What the task asks:
Each record below is to be set down again precisely.

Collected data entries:
======

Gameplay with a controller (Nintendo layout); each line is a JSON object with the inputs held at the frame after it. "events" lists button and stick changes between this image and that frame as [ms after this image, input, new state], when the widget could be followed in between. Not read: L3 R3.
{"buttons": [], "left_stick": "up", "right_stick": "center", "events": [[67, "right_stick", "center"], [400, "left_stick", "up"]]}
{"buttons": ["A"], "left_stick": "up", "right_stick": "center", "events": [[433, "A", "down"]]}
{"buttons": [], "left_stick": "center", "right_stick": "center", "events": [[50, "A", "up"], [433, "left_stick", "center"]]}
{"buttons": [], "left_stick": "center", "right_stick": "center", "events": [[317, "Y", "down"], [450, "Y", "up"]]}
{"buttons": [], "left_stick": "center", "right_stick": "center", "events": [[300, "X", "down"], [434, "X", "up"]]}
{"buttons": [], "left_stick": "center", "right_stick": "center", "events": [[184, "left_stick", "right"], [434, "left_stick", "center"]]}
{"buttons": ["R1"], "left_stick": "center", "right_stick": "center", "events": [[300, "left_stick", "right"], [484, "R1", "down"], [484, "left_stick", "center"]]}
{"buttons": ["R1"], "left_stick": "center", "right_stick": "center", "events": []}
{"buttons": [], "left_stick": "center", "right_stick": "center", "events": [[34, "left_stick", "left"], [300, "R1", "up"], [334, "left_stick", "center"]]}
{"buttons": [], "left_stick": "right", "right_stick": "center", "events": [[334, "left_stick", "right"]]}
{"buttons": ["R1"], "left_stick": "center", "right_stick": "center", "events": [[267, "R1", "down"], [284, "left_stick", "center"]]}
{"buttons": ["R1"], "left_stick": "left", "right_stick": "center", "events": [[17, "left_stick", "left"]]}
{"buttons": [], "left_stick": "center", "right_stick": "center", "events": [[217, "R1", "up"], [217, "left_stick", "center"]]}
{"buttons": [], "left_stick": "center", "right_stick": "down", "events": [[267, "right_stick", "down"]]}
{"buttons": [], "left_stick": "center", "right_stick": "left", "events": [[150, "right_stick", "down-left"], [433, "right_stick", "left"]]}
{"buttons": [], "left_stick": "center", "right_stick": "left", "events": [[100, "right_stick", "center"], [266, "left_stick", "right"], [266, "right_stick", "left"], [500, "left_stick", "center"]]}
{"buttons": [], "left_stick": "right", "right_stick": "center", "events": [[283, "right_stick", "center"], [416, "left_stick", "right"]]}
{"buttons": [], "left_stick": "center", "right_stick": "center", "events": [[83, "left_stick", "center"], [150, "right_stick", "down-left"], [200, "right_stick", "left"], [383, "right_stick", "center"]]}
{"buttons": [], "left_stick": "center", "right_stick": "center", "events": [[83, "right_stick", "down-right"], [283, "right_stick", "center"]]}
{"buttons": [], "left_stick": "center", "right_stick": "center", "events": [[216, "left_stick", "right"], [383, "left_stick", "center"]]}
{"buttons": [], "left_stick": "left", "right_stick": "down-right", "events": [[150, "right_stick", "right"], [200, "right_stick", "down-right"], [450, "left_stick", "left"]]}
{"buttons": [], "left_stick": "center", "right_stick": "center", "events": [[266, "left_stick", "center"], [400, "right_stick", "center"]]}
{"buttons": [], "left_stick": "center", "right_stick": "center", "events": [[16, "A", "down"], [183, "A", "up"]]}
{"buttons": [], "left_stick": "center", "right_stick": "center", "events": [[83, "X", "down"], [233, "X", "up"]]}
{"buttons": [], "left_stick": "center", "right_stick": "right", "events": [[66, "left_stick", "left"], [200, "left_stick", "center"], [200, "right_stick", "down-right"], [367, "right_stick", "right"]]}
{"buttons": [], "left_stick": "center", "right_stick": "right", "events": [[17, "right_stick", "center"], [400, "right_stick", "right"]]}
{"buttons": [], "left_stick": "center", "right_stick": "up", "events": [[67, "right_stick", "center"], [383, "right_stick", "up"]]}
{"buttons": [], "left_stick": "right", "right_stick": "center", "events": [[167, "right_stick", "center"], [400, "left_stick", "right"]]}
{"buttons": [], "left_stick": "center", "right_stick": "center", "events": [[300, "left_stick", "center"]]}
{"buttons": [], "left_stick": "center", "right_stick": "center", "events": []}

======

Task response:
Gameplay with a controller (Nintendo layout); each line is a JSON object with the inputs held at the frame after it. "events" lists button and stick changes between this image and that frame as [ms after this image, input, new state], when the widget could be followed in between. Not read: L3 R3.
{"buttons": [], "left_stick": "up", "right_stick": "center", "events": [[67, "right_stick", "center"], [400, "left_stick", "up"]]}
{"buttons": ["A"], "left_stick": "up", "right_stick": "center", "events": [[433, "A", "down"]]}
{"buttons": [], "left_stick": "center", "right_stick": "center", "events": [[50, "A", "up"], [433, "left_stick", "center"]]}
{"buttons": [], "left_stick": "center", "right_stick": "center", "events": [[317, "Y", "down"], [450, "Y", "up"]]}
{"buttons": [], "left_stick": "center", "right_stick": "center", "events": [[300, "X", "down"], [434, "X", "up"]]}
{"buttons": [], "left_stick": "center", "right_stick": "center", "events": [[184, "left_stick", "right"], [434, "left_stick", "center"]]}
{"buttons": ["R1"], "left_stick": "center", "right_stick": "center", "events": [[300, "left_stick", "right"], [484, "R1", "down"], [484, "left_stick", "center"]]}
{"buttons": ["R1"], "left_stick": "center", "right_stick": "center", "events": []}
{"buttons": [], "left_stick": "center", "right_stick": "center", "events": [[34, "left_stick", "left"], [300, "R1", "up"], [334, "left_stick", "center"]]}
{"buttons": [], "left_stick": "right", "right_stick": "center", "events": [[334, "left_stick", "right"]]}
{"buttons": ["R1"], "left_stick": "center", "right_stick": "center", "events": [[267, "R1", "down"], [284, "left_stick", "center"]]}
{"buttons": ["R1"], "left_stick": "left", "right_stick": "center", "events": [[17, "left_stick", "left"]]}
{"buttons": [], "left_stick": "center", "right_stick": "center", "events": [[217, "R1", "up"], [217, "left_stick", "center"]]}
{"buttons": [], "left_stick": "center", "right_stick": "down", "events": [[267, "right_stick", "down"]]}
{"buttons": [], "left_stick": "center", "right_stick": "left", "events": [[150, "right_stick", "down-left"], [433, "right_stick", "left"]]}
{"buttons": [], "left_stick": "center", "right_stick": "left", "events": [[100, "right_stick", "center"], [266, "left_stick", "right"], [266, "right_stick", "left"], [500, "left_stick", "center"]]}
{"buttons": [], "left_stick": "right", "right_stick": "center", "events": [[283, "right_stick", "center"], [416, "left_stick", "right"]]}
{"buttons": [], "left_stick": "center", "right_stick": "center", "events": [[83, "left_stick", "center"], [150, "right_stick", "down-left"], [200, "right_stick", "left"], [383, "right_stick", "center"]]}
{"buttons": [], "left_stick": "center", "right_stick": "center", "events": [[83, "right_stick", "down-right"], [283, "right_stick", "center"]]}
{"buttons": [], "left_stick": "center", "right_stick": "center", "events": [[216, "left_stick", "right"], [383, "left_stick", "center"]]}
{"buttons": [], "left_stick": "left", "right_stick": "down-right", "events": [[150, "right_stick", "right"], [200, "right_stick", "down-right"], [450, "left_stick", "left"]]}
{"buttons": [], "left_stick": "center", "right_stick": "center", "events": [[266, "left_stick", "center"], [400, "right_stick", "center"]]}
{"buttons": [], "left_stick": "center", "right_stick": "center", "events": [[16, "A", "down"], [183, "A", "up"]]}
{"buttons": [], "left_stick": "center", "right_stick": "center", "events": [[83, "X", "down"], [233, "X", "up"]]}
{"buttons": [], "left_stick": "center", "right_stick": "right", "events": [[66, "left_stick", "left"], [200, "left_stick", "center"], [200, "right_stick", "down-right"], [367, "right_stick", "right"]]}
{"buttons": [], "left_stick": "center", "right_stick": "right", "events": [[17, "right_stick", "center"], [400, "right_stick", "right"]]}
{"buttons": [], "left_stick": "center", "right_stick": "up", "events": [[67, "right_stick", "center"], [383, "right_stick", "up"]]}
{"buttons": [], "left_stick": "right", "right_stick": "center", "events": [[167, "right_stick", "center"], [400, "left_stick", "right"]]}
{"buttons": [], "left_stick": "center", "right_stick": "center", "events": [[300, "left_stick", "center"]]}
{"buttons": [], "left_stick": "center", "right_stick": "center", "events": []}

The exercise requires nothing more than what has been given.